So I waited for the mid-term survey, which he usually brings out towards the end of the calendar year. But there was none this year. It may have been because he would have had to report some bad news. For one thing, foodgrain procurement and distribution have done poorly: rice procurement this year is less than half of the normal, and offtake a third less. Wheat stocks are down too. It is unclear whether this is bad luck, or whether a policy decision was taken to neglect PDS. The October index of industrial production was 2 per cent lower than a year before; the capital goods index was a whopping 25 per cent lower. Output of all energy products – coal, crude oil, and natural gas – was down. Trade balance till November was slightly improved, but that was entirely due to the fall in international oil prices; the oil war between the US and the Arabs had been good for us. Budgetary deficit in all its definitions had fallen in the first half of last financial year; this year it went up. And a quarter of the 270 million Jan Dhan accounts had zero balance, the average balance in the rest was about Rs 3300, 8.3 million account holders had asked for an overdraft, and 2.4 million had got one of Rs 1300 on the average. The rest were refused.

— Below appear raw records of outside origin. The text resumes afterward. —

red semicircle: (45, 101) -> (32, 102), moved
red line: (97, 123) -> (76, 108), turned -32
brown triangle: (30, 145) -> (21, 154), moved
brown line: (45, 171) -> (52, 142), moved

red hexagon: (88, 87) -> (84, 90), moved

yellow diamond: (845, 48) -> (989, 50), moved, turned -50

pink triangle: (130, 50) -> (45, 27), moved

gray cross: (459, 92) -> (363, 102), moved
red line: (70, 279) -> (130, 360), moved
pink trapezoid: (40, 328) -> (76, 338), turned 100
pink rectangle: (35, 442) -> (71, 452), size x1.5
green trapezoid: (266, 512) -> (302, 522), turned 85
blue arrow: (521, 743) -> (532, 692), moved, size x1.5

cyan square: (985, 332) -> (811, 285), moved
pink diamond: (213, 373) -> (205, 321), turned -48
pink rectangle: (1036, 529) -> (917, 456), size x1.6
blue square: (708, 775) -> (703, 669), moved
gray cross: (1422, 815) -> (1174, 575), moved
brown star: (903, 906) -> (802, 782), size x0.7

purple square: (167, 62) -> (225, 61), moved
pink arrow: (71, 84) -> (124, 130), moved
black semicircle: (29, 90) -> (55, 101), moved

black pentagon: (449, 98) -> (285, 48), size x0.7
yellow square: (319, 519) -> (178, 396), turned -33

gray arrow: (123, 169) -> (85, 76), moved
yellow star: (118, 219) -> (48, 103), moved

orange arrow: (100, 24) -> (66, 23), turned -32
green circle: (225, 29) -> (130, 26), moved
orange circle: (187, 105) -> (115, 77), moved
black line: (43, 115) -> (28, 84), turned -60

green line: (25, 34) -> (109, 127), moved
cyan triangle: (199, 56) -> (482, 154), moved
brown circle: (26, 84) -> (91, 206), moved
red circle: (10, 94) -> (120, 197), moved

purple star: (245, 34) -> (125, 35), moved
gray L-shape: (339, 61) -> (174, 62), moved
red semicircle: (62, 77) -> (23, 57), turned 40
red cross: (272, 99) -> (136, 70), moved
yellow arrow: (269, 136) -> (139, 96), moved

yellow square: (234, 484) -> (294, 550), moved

But to say that he avoided the bad news is unfair or premature, for Subramaniam has promised an old-style Economic Survey of the past year some time in the coming year. He has completely changed the form and intent of the regular Economic Survey. It concentrates entirely on fundamental questions, which the finance ministry in my time left to the planning commission. I had tried to raise them in my first Economic Survey in 1992; but I was eased out soon after, and the initiative died. Subramaniam has gone deep, covered both short-and long-term issues, and involved an amazing number of people – about 200, both outside and inside government – in the debate the survey encapsulates. Even the finance minister is supposed to have written a chapter, though which one is not revealed.
The Economic Survey compares India with other countries in many dimensions. It draws three major lessons: India has been stepmotherly towards the private sector, it has a pretty inefficient government, and the government has actively but ineffectively redistributed incomes. This is a good summary of two generations of independent India; demonetization is the latest instance of this inefficient redistribution. But its aim of digitization of payments was good, and should be promoted by introducing GST and extending it to real estate transactions, reducing income tax rates, widening the income tax net, reducing corporate tax faster and reducing discretion and increasing accountability in tax administration. Preference for cash is not just because people dislike paying taxes; it is also because taxation is inefficient and corrupt. Improving it is more important than making everyone use cheques and cards.
The Economic Survey goes in some detail into what it calls the twin balance sheet problem – companies borrowed from banks, and did not repay the loans, making the balance sheets of both unsound. This has happened in many countries; elsewhere, it led to bankruptcy of banks. It did not happen in India because most of the banking system is owned by the government; mounting bank losses simply meant that the government’s equity in the banks was wiped out. But if companies do not repay loans, accumulating interest on them keeps raising their liabilities; and if banks cannot realize loans, they cannot give fresh loans. For instance, state electricity boards do not pay power generation companies for electricity, the generators cannot repay loans or expand capacity, and growth in the power sector comes down. The Economic Survey’s suggestion is that the government should set up an asset reconstruction agency which would take over big bad debts from the banks, and resolve them in various ways – taking over the assets of debtors and selling them, selling the businesses to new entrepreneurs at a loss, and converting some of the loans into equity. This is pretty obvious, and has been tried before, in the 1990s. It may resolve the problem for now, but it will recur for a reason the Economic Survey does not mention: SEBI has killed off the equity market, and the government has banned new private banks. The result is excessive debt-equity ratios, which lead to bankruptcies from time to time.
The Economic Survey gives much attention to a problem that has not occurred, namely public debt. So many countries across the world have run into intractable debt problems; Greece is the most notorious example. India has avoided it. The Economic Survey attributes the success to the Fiscal Responsibility and Budget Management Act of 2003, and the subsequent, relatively responsible behaviour of the states.
I would trace it to another cause, namely India’s high growth, which has continuously reduced the debt-GDP ratio and raised government revenue. In my view, the problem lies elsewhere: it lies in the poor quality of government. It spends so much and so inefficiently on consumption, and so little on investment. As a result, India’s infrastructure has continued to be poor. The Economic Survey points out India’s low tax collection, and proposes raising it. That would be even worse if the government continues to be as inefficient as it is. I hope that the Chief Economic Advisor will spend this year studying why the government works so badly and what can be done about it.
There is so much more in the Economic Survey. I have not even come yet to universal basic income, for which the Survey has made news. I have not discussed it largely because the underlying idea is good: the dozens of personal subsidies the governments give need to be unified, and the corruption in doling them out to be eliminated. But they need to be subjected to good empirical analysis. This is a subject to which Arvind Subramaniam should give some attention in the coming year. The other issue on which he might spend some time is prioritization amongst his myriad policy ideas.